Le cinéma de genre permet de représenter visuellement et concrètement ces souffrances, à travers l’imaginaire, permettant de mettre des images et des mots sur des sensations et émotions complexes.
Laissons le cinéma de genre français les exprimer.
Le cinéma de genre français ne demande qu’à exister: Djinns de Sandra et Hugues Martin (2010), le Village des Ombres de Fouad Benhammou. Mais aussi l’excellent Vertige d’Abel Ferry (2008), ou encore Night Fare de Julien Seri (2016). On peut noter Horsehead de Romain Basset (2014), ou encore Aux yeux des vivants de Julien Maury et Alexandre Bustillo (2014). Est-ce que tous ces films sont bons? Non. Mais est-ce que toutes les comédies et drames le sont?
D’autant que pour monter en qualité, il faut pouvoir produire aussi une certaine quantité pour donner l’occasion aux cinéastes et techniciens d’expérimenter.
Sang-sûr
La censure est une barrière de plus pour le cinéma de genre. Martyrs de Pascal Laugier en a fait les frais. Au départ interdit aux moins de 18 ans, après indignation, il a finalement été interdit aux moins de 16 ans.
Le fait est qu’interdire aux moins de 18 ans un film, c’est le tuer avant qu’il sorte. Il est encore plus limité concernant ses diffusions dans les salles, il ne peut pas passer à la télé, ou une fois par mois à Canal. Tout simplement parce qu’il est dans la même catégorie qu’un film X. Si on veut mettre des interdictions sévères au cinéma de genre français, donnons lui des salles au moins pour le diffuser correctement.
Dans un autre registre, le CNC a refusé de financer Les Misérables de Ladj Ly car trop violent. Quand on voit le film, on peut se demander où est le curseur chez le CNC. Et pourtant Les Misérables cartonnent en salle, c’est même le plus gros succès chez Le Pacte. Mais l’étiquette « film social » l’explique en grande partie.
Résister à l’envahisseur
Le cinéma de genre français est tellement méprisé (et parmi par les amateurs du genre en lui même), que les réalisateurs sont sollicités par les américains pour réaliser des films sur leur territoire. Ainsi, Xavier Palud et David Moreau (réalisateurs de Ils) ont réalisé le remake de The Eye en 2008. Alexandre Aja a par la suite magnifiquement remaké La colline a des yeux (2006), puis a réalisé Mirrors. Christophe Gans a tourné Silent Hill, sorti en 2006 également.

Exercices:
1. Recopiez mot pour mot le passage du texte sur le cinéma de genre français qui va de « Dans un autre » à « en 2006 également. », ces deux bouts compris.
2. Écrivez la suite du texte sur le cinéma de genre français, en partant de l'endroit où il s'arrête.

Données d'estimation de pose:
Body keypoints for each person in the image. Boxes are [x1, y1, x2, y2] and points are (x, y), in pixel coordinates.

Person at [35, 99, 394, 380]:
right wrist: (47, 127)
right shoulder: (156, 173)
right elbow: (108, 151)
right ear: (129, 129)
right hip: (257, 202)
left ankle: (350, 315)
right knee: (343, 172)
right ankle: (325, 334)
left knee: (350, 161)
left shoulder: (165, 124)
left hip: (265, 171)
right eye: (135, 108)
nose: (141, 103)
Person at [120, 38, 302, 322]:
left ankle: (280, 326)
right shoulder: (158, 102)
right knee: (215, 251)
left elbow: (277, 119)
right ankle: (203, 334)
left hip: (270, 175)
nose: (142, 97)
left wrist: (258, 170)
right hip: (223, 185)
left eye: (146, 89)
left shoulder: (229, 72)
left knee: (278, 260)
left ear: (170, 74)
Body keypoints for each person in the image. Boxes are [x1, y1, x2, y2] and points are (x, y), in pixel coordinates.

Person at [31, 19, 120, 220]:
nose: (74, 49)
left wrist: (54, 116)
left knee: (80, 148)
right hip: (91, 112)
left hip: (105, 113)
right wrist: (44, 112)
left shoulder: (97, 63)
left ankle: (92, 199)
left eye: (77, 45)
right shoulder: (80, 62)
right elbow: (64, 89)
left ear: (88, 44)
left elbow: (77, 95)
...
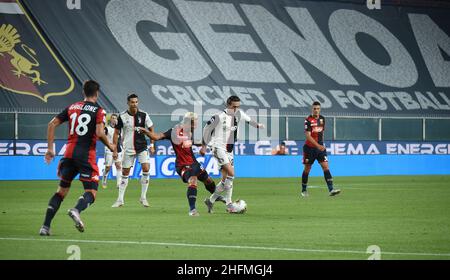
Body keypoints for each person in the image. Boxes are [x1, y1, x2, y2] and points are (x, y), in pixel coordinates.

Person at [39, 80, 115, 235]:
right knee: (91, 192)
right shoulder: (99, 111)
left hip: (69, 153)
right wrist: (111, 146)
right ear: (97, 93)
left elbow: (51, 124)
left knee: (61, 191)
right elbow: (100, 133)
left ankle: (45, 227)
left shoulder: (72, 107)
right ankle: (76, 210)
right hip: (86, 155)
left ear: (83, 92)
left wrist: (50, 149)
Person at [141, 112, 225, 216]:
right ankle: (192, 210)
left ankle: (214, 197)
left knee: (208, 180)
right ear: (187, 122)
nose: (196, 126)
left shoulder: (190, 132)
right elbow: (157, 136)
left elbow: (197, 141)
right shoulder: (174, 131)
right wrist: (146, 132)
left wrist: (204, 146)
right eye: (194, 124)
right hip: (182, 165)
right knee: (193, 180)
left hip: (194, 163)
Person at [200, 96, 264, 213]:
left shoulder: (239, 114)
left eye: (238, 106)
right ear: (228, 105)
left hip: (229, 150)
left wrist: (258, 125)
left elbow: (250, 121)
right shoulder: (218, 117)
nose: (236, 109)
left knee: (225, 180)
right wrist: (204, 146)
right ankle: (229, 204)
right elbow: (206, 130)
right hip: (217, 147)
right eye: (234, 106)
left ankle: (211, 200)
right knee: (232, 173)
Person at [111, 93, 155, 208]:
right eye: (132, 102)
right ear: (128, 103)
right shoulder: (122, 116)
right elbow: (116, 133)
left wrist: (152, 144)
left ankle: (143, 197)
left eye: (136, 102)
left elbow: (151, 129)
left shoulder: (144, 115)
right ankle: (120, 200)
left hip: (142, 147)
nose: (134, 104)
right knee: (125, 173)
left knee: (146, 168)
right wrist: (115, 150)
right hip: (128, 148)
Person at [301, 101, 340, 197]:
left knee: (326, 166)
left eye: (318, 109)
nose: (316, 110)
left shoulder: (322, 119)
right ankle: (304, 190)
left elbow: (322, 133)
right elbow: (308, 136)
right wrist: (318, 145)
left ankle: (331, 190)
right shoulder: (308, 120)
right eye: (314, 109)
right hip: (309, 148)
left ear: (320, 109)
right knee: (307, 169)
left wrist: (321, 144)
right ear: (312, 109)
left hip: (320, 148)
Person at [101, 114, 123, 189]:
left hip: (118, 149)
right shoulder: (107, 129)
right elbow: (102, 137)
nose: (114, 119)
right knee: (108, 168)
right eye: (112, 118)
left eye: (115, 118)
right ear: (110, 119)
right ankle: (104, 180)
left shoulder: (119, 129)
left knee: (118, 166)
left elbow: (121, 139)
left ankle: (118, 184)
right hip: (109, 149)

Réponses dans l'ordre:
1.
Dans un autre registre, le CNC a refusé de financer Les Misérables de Ladj Ly car trop violent. Quand on voit le film, on peut se demander où est le curseur chez le CNC. Et pourtant Les Misérables cartonnent en salle, c’est même le plus gros succès chez Le Pacte. Mais l’étiquette « film social » l’explique en grande partie.
Résister à l’envahisseur
Le cinéma de genre français est tellement méprisé (et parmi par les amateurs du genre en lui même), que les réalisateurs sont sollicités par les américains pour réaliser des films sur leur territoire. Ainsi, Xavier Palud et David Moreau (réalisateurs de Ils) ont réalisé le remake de The Eye en 2008. Alexandre Aja a par la suite magnifiquement remaké La colline a des yeux (2006), puis a réalisé Mirrors. Christophe Gans a tourné Silent Hill, sorti en 2006 également.

2.
Depuis les trois dernières années on note des propositions très diverses et riches en thématiques et en spectacle. Titane, Deep House, Méandre, Acide, Le règne animal, Gueules Noires, Le Vouldarak, Vincent doit mourir…On remarque que l’intérêt pour le cinéma de genre français a progressé même s’il reste minoritaire. Cela reste inédit de voir autant de films de genre sortir en salles et pour certains connaitre un succès (Deep House). Espérons que ça ne soit qu’un début.
Il reste maintenant à faire la place à plus de réalisatrices française de genre, partie qui reste certainement la plus difficile.
Toi, amateur.rice de films de genre, soutiens le cinéma de genre français. De plus en plus on note des propositions insolites et passionnées. Donc sortons des sentiers battus et du formatage parfois trop américanisés pour donner sa chance à des films qui enrichissent notre culture.
Oh oui le cinéma de genre français a bien évolué et j’espère qu’il se développera encore et sera plus connu !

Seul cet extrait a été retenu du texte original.